A further £75 million from Libor fines to go to charities for regiments which fought in Afghanistan and Government to contribute towards permanent memorial to those who died in Afghanistan and Iraq and help renovate Battle of Britain memorials.
Chancellor announces £1 million to buy defibrillators for public places, including schools.
Government to correct “historic injustice” to spouses of police, firefighters and intelligence agents who lose lives on duty.
Trebling in £15 million fund for church roof appeals, and extension to £8,000 in automatic gift aid to benefit 6,500 small charities.
Government to provide £1 million to commemorate 600th anniversary of Agincourt.
Support for North of England includes transport strategy for the North, funds for Health North initiative and agreement of new city deal for West Yorkshire Combined Authority. Greater Manchester to be allowed to keep 100% of growth in local business rates.
Go-ahead for £60 million investment in energy research accelerator in the Midlands, with new national energy catapult to be in Birmingham.
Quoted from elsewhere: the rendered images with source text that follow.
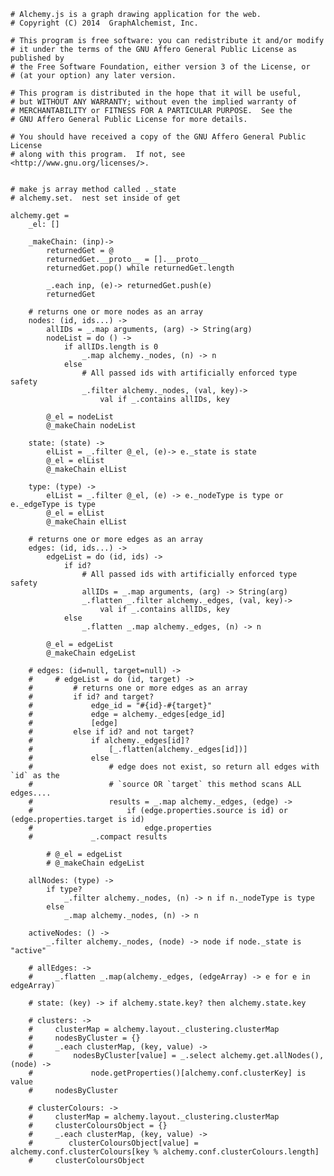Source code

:    # Alchemy.js is a graph drawing application for the web.
    # Copyright (C) 2014  GraphAlchemist, Inc.

    # This program is free software: you can redistribute it and/or modify
    # it under the terms of the GNU Affero General Public License as published by
    # the Free Software Foundation, either version 3 of the License, or
    # (at your option) any later version.

    # This program is distributed in the hope that it will be useful,
    # but WITHOUT ANY WARRANTY; without even the implied warranty of
    # MERCHANTABILITY or FITNESS FOR A PARTICULAR PURPOSE.  See the
    # GNU Affero General Public License for more details.

    # You should have received a copy of the GNU Affero General Public License
    # along with this program.  If not, see <http://www.gnu.org/licenses/>.


    # make js array method called ._state
    # alchemy.set.  nest set inside of get

    alchemy.get =
        _el: []

        _makeChain: (inp)->
            returnedGet = @
            returnedGet.__proto__ = [].__proto__
            returnedGet.pop() while returnedGet.length

            _.each inp, (e)-> returnedGet.push(e)
            returnedGet

        # returns one or more nodes as an array
        nodes: (id, ids...) ->
            allIDs = _.map arguments, (arg) -> String(arg)
            nodeList = do () ->
                if allIDs.length is 0
                    _.map alchemy._nodes, (n) -> n
                else
                    # All passed ids with artificially enforced type safety
                    _.filter alchemy._nodes, (val, key)->
                        val if _.contains allIDs, key

            @_el = nodeList
            @_makeChain nodeList

        state: (state) ->
            elList = _.filter @_el, (e)-> e._state is state
            @_el = elList
            @_makeChain elList

        type: (type) ->
            elList = _.filter @_el, (e) -> e._nodeType is type or e._edgeType is type
            @_el = elList
            @_makeChain elList

        # returns one or more edges as an array
        edges: (id, ids...) ->
            edgeList = do (id, ids) ->
                if id?
                    # All passed ids with artificially enforced type safety
                    allIDs = _.map arguments, (arg) -> String(arg)
                    _.flatten _.filter alchemy._edges, (val, key)->
                        val if _.contains allIDs, key
                else
                    _.flatten _.map alchemy._edges, (n) -> n

            @_el = edgeList
            @_makeChain edgeList

        # edges: (id=null, target=null) ->
        #     # edgeList = do (id, target) ->
        #         # returns one or more edges as an array
        #         if id? and target?
        #             edge_id = "#{id}-#{target}"
        #             edge = alchemy._edges[edge_id]
        #             [edge]
        #         else if id? and not target?
        #             if alchemy._edges[id]?
        #                 [_.flatten(alchemy._edges[id])]
        #             else
        #                 # edge does not exist, so return all edges with `id` as the
        #                 # `source OR `target` this method scans ALL edges....
        #                 results = _.map alchemy._edges, (edge) ->
        #                     if (edge.properties.source is id) or (edge.properties.target is id)
        #                         edge.properties
        #             _.compact results

            # @_el = edgeList
            # @_makeChain edgeList

        allNodes: (type) ->
            if type?
                _.filter alchemy._nodes, (n) -> n if n._nodeType is type
            else
                _.map alchemy._nodes, (n) -> n

        activeNodes: () ->
            _.filter alchemy._nodes, (node) -> node if node._state is "active"

        # allEdges: ->
        #     _.flatten _.map(alchemy._edges, (edgeArray) -> e for e in edgeArray)

        # state: (key) -> if alchemy.state.key? then alchemy.state.key

        # clusters: ->
        #     clusterMap = alchemy.layout._clustering.clusterMap
        #     nodesByCluster = {}
        #     _.each clusterMap, (key, value) ->
        #         nodesByCluster[value] = _.select alchemy.get.allNodes(), (node) ->
        #             node.getProperties()[alchemy.conf.clusterKey] is value
        #     nodesByCluster

        # clusterColours: ->
        #     clusterMap = alchemy.layout._clustering.clusterMap
        #     clusterColoursObject = {}
        #     _.each clusterMap, (key, value) ->
        #        clusterColoursObject[value] = alchemy.conf.clusterColours[key % alchemy.conf.clusterColours.length]
        #     clusterColoursObject

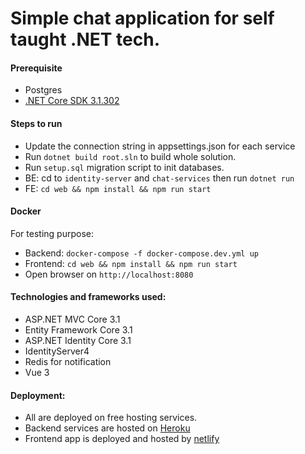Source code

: # Simple chat application for self taught .NET tech.

#### Prerequisite

- Postgres
- [.NET Core SDK 3.1.302](https://www.microsoft.com/net/download/all)

#### Steps to run
- Update the connection string in appsettings.json for each service
- Run `dotnet build root.sln` to build whole solution.
- Run `setup.sql` migration script to init databases.
- BE: cd to `identity-server` and `chat-services` then run `dotnet run`
- FE: `cd web && npm install && npm run start`

#### Docker

For testing purpose:
- Backend: `docker-compose -f docker-compose.dev.yml up`
- Frontend: `cd web && npm install && npm run start`
- Open browser on `http://localhost:8080`

#### Technologies and frameworks used:

- ASP.NET MVC Core 3.1
- Entity Framework Core 3.1
- ASP.NET Identity Core 3.1
- IdentityServer4
- Redis for notification
- Vue 3

#### Deployment:
- All are deployed on free hosting services.
- Backend services are hosted on [Heroku](https://dashboard.heroku.com/)
- Frontend app is deployed and hosted by [netlify](https://www.netlify.com/)
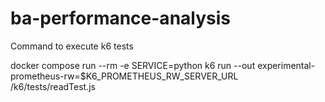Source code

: # ba-performance-analysis


<!-- docker compose --profile tests run --rm -e SERVICE=python k6 run --out experimental-prometheus-rw=$K6_PROMETHEUS_RW_SERVER_URL /k6/tests/readTest.js -->

Command to execute k6 tests

docker compose run --rm -e SERVICE=python k6 run --out experimental-prometheus-rw=$K6_PROMETHEUS_RW_SERVER_URL /k6/tests/readTest.js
Support for automotive industry including investment of £100 million for driverless technology and reduced rate of increase in company car tax for low-emission vehicles - with other vehicle rates rising by 3% in 2019/20.
Transport investment of £7 billion in the South West, including new intercity rail franchise.
Introduction of the first 20 housing zones for construction and extension of eight enterprise zones across Britain, with new zones in Plymouth and Blackpool.